— Passage provided —
»»
A Two Hour Special Event on Race Relations in America On Martin Luther King Day

Tom Joyner and Chris MatthewsOne year after the inauguration of the first African-American President, MSNBC will present “Hope and Fear in Obama’s America,” January 18, 2010, 10 p.m. ET, an extended discussion surrounding race and post-racial identity in America. Moderated by “Hardball’s” Chris Matthews and featuring syndicated radio host Tom Joyner, live from Texas Southern University, a historically Black university in Houston, Texas. The two-hour special event on Martin Luther King Day will explore some of the most pressing and provocative issues connected to race and race relations in the U.S.

Hope and Fear in Obama’s America” will discuss the progress we’ve made in the United States and the challenges we continue to face around racial equality, addressing issues ranging from whether there is such a thing as generational colorblindness, to the “burdens of the first,” and whether there are a unique set of expectations and challenges attached to being the first to break a racial barrier. Panelists and guests will be announced at a later date.

MSNBC.com will soon feature additional information on the special and its guests and will also allow viewers to participate in live votes and continue the discussion online.

In a message to his audience of 8 million listeners, Joyner said, “This is an important story because it will give me and you a rare opportunity to participate in a much needed discussion about whether racism is still a relevant topic now that President Obama has been elected.” Joyner added, “It’s a crucial thing when mainstream America wants to know what’s on our minds. Together, we can give provide honest questions and answers about racism in this country. ”

Joyner reassured his listeners, that “of course, the traditional, easy way to tackle these topics is to get the same old people to say the same old things. Not knocking any of the people who have sat on panel after panel after panel to talk about race in America in past years. But it’s almost impossible to get any new perspectives on issues unless we solicit information from varied sources, and from what I can see, at this point, that’s what this MSNBC town hall Meeting will attempt to do. Chris Matthews and I will not talk to a panel of your “usual suspects” about hopes and fears in Obama’s America.”
««
— Dataset content —
»»
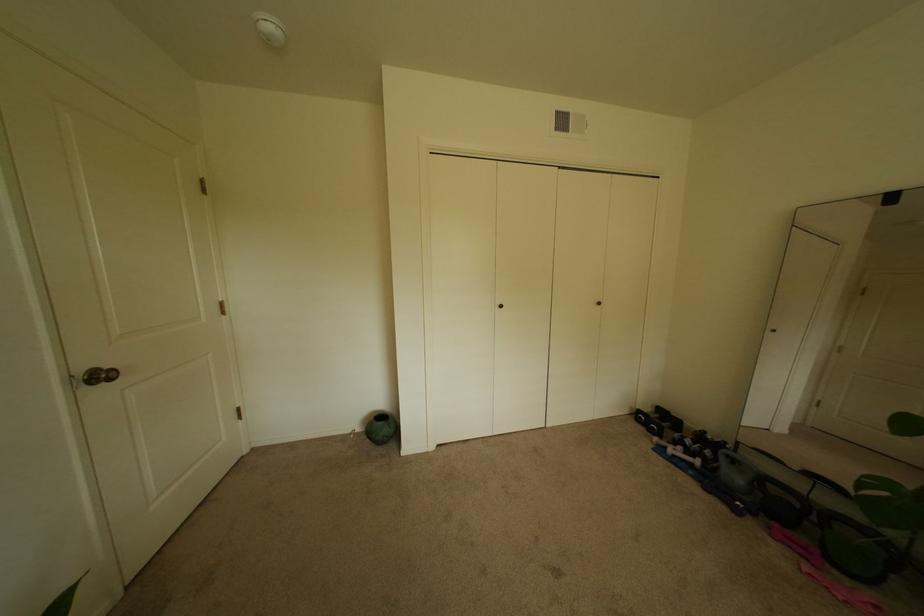
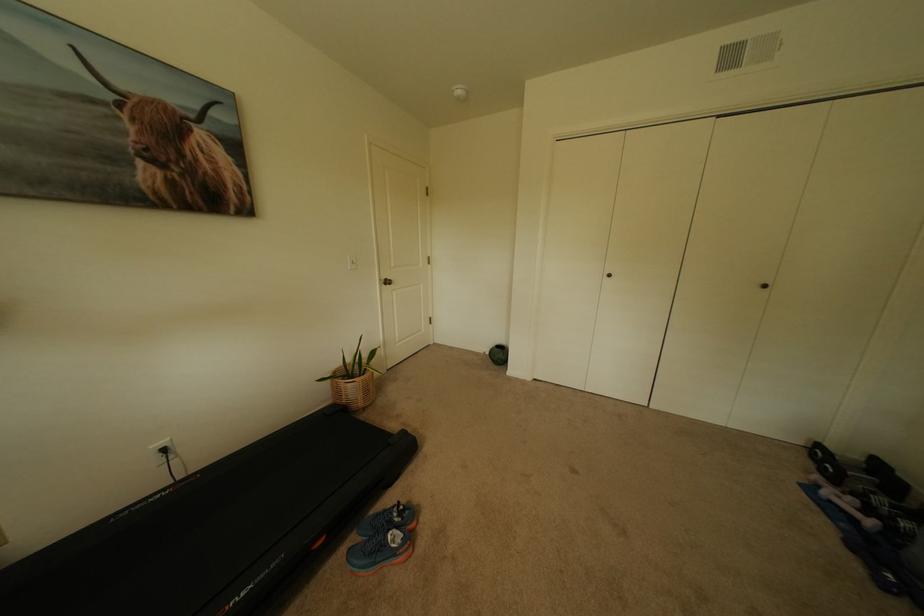
Locate, in the second image, the point that corresponds to point 89,373 in the first image.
««
— Exercise instructions —
- A) According to the announcement about the MSNBC special, where will the two-hour event be broadcast live from?
- B) In the announcement about the MSNBC special, condense the paragraph beginning "Joyner reassured his listeners" into a shorter version that keeps its main facts.

— Results in order —
- A) Texas Southern University, a historically Black university in Houston, Texas.

- B) Joyner told his listeners that the easy, traditional way to handle these topics is to have the same people repeat the same points. Without criticizing past panelists, he said new perspectives require input from varied sources. He believes the MSNBC town hall meeting will attempt this, and he and Chris Matthews will not talk to a panel of "usual suspects."